Elon Musk’s dislike for the United States Securities and Exchange Commission has been out in the open for several years now, but in a recent interview, former SEC Chairman Harvey Pitt opted to share some choice words with the Tesla CEO. Pitt noted that Musk’s tendency to attack the SEC is “immature and narcissistic.”
Musk is currently looking to purchase Twitter, though the social media company’s Board of Directors has enacted a “poison pill” strategy in an attempt to stop the takeover attempt. Musk’s journey from a Twitter investor to a person attempting to acquire the entire company was not without controversy, however, as his filings with the SEC while he was acquiring his 9.2% stake in the company were late.
In an interview with Yahoo! Finance, former SEC Chairman Harvey Pitt stated that while Elon Musk certainly does not have to like the agency, his dislike for the SEC is just “plain stupid.” When asked by the program’s hosts how he would have dealt with Musk if he were still running the SEC, Pitt noted that he believes the Tesla CEO is his own worst enemy.
“Mr. Musk hates the SEC, and that is his constitutional right. He does not have to like the SEC. But his tactic of thwarting them, attacking them, and so forth is just plain stupid. It doesn’t get anyone anywhere. It’s childish, it’s immature, and it’s narcissistic. I believe he is his own worst enemy. He is obviously a man of great imagination. He has great ideas and concepts. But he needs to stop acting like a child and start acting like an adult. That is the mistake he continues to make with his dealings with the SEC,” Pitt said.
The Tesla CEO’s dislike for the SEC has been front and center as of late, especially following the executive’s TED interview last week. Musk took the time to clarify during his interview that he really had funding secured in 2018 when he was attempting to take Tesla private. Despite knowing this, Musk noted that the SEC decided to pursue an active public investigation anyway. And with banks pushing him to settle with the SEC, Musk noted that he had to concede to the agency. The CEO likened the situation to someone having a gun to the head of their child.
“I should say, originally with Tesla back in the day, funding was actually secured. I want to be clear about that. In fact, this may be a good opportunity to clarify that. If funding was indeed secured and, I should say, why do I not have respect for the SEC in that situation? And I don’t mean to blame everyone at the SEC, but certainly the San Francisco office. Because the SEC knew that the funding was secured, but they pursued an active public investigation nonetheless.
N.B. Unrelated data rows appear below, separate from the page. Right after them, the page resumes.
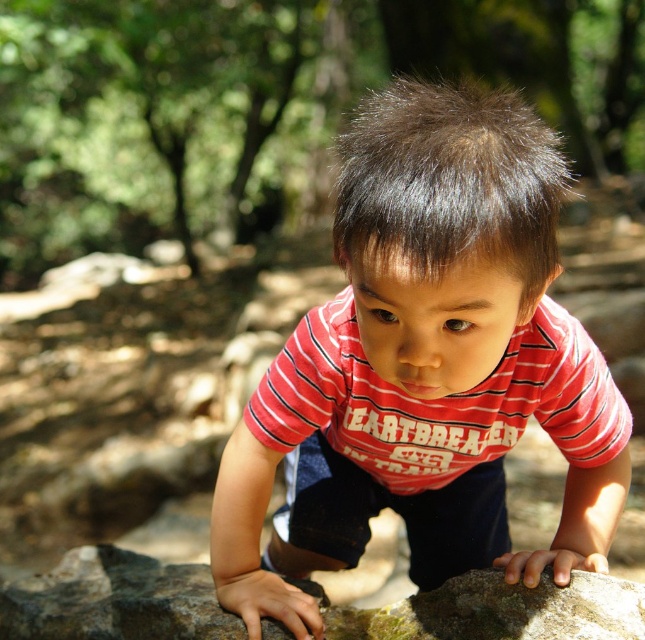
In the scene shown: Does red striped shirt at center have a lesser height compared to green mossy rock at center?

No.

Where is `red striped shirt at center`? The width and height of the screenshot is (645, 640). red striped shirt at center is located at coordinates (x=424, y=368).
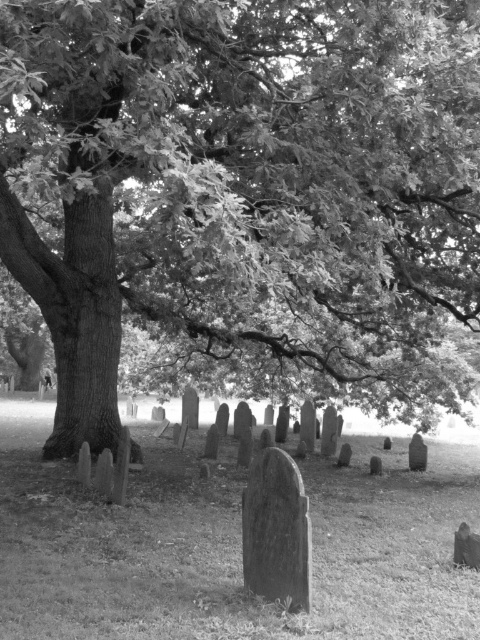
You are standing at the entrance of the cemetery and notice the smooth bark tree at center and the smooth stone gravestone at center. Which object is positioned to the left when facing the cemetery from the entrance?

The smooth bark tree at center is positioned to the left of the smooth stone gravestone at center when facing the cemetery from the entrance.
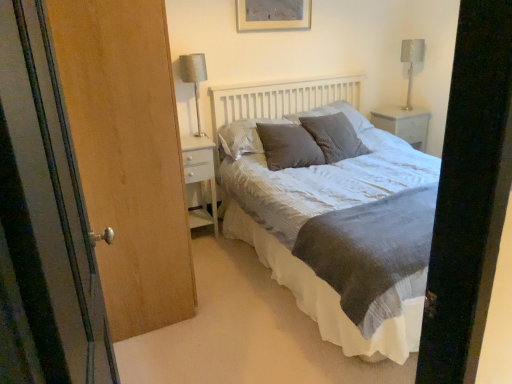
Question: In terms of height, does wooden screen door at left look taller or shorter compared to matte gray picture frame at upper center?

Choices:
 (A) short
 (B) tall

Answer: (B)

Question: Is wooden screen door at left in front of or behind matte gray picture frame at upper center in the image?

Choices:
 (A) front
 (B) behind

Answer: (A)

Question: Estimate the real-world distances between objects in this image. Which object is closer to the metallic silver table lamp at upper right, the 1th table lamp when ordered from back to front?

Choices:
 (A) matte gray picture frame at upper center
 (B) white wood nightstand at left, which appears as the 2th nightstand when viewed from the top
 (C) white wood nightstand at right, which is counted as the 1th nightstand, starting from the back
 (D) textured gray pillow at center, arranged as the first pillow when viewed from the left
 (E) gray textured pillow at center, which is the 2th pillow in left-to-right order

Answer: (C)

Question: Which is nearer to the textured gray pillow at center, arranged as the first pillow when viewed from the left?

Choices:
 (A) matte gray picture frame at upper center
 (B) wooden screen door at left
 (C) white wood nightstand at left, arranged as the first nightstand when viewed from the left
 (D) metallic silver table lamp at upper right, placed as the 2th table lamp when sorted from front to back
 (E) silver metallic table lamp at left, which appears as the first table lamp when viewed from the front

Answer: (C)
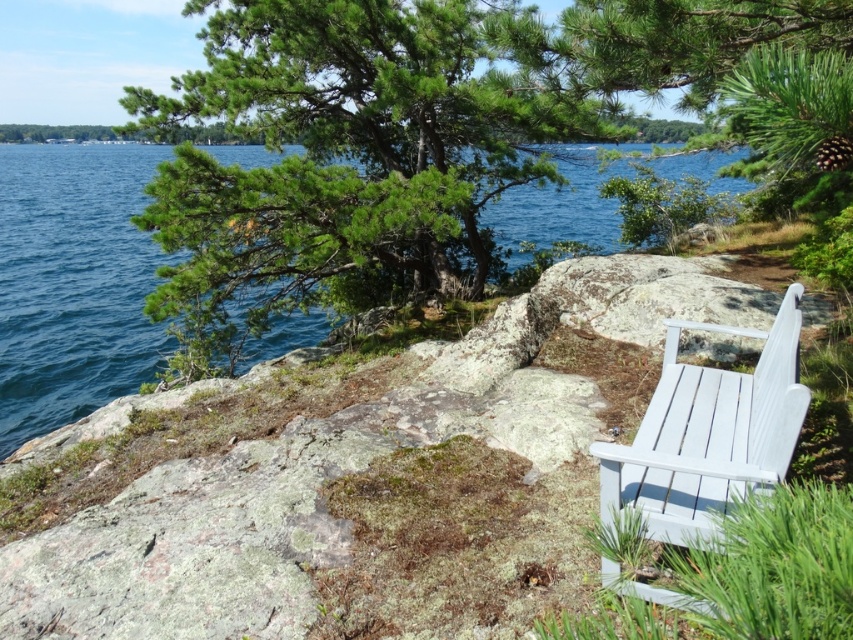
Which is below, white wood bench at right or white painted wood bench at right?

white wood bench at right is lower down.

Who is higher up, white wood bench at right or white painted wood bench at right?

white painted wood bench at right is above.

Which is in front, point (177, 602) or point (625, 582)?

Point (625, 582) is in front.

At what (x,y) coordinates should I click in order to perform the action: click on white wood bench at right. Please return your answer as a coordinate pair (x, y). Looking at the image, I should click on (357, 476).

Is point (38, 182) in front of point (769, 394)?

That is False.

Is blue water at upper left below white painted wood bench at right?

Actually, blue water at upper left is above white painted wood bench at right.

Locate an element on the screen. blue water at upper left is located at coordinates (73, 282).

Which is more to the left, white wood bench at right or blue water at upper left?

From the viewer's perspective, blue water at upper left appears more on the left side.

In the scene shown: Does white wood bench at right appear over blue water at upper left?

No, white wood bench at right is not above blue water at upper left.

Which is in front, point (276, 422) or point (161, 339)?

“At the time, Tesla was in a precarious financial situation. And I was told by the banks that if I did not agree to settle with the SEC that they would cease providing working capital, and we would go bankrupt immediately. So that’s like having a gun to your child’s head. So I was forced to concede to the SEC unlawfully. Those bastards. And now it makes it look like I lied when I did not, in fact, lie. I was forced to admit that I lied to save Tesla’s life. And that’s the only reason,” Musk said.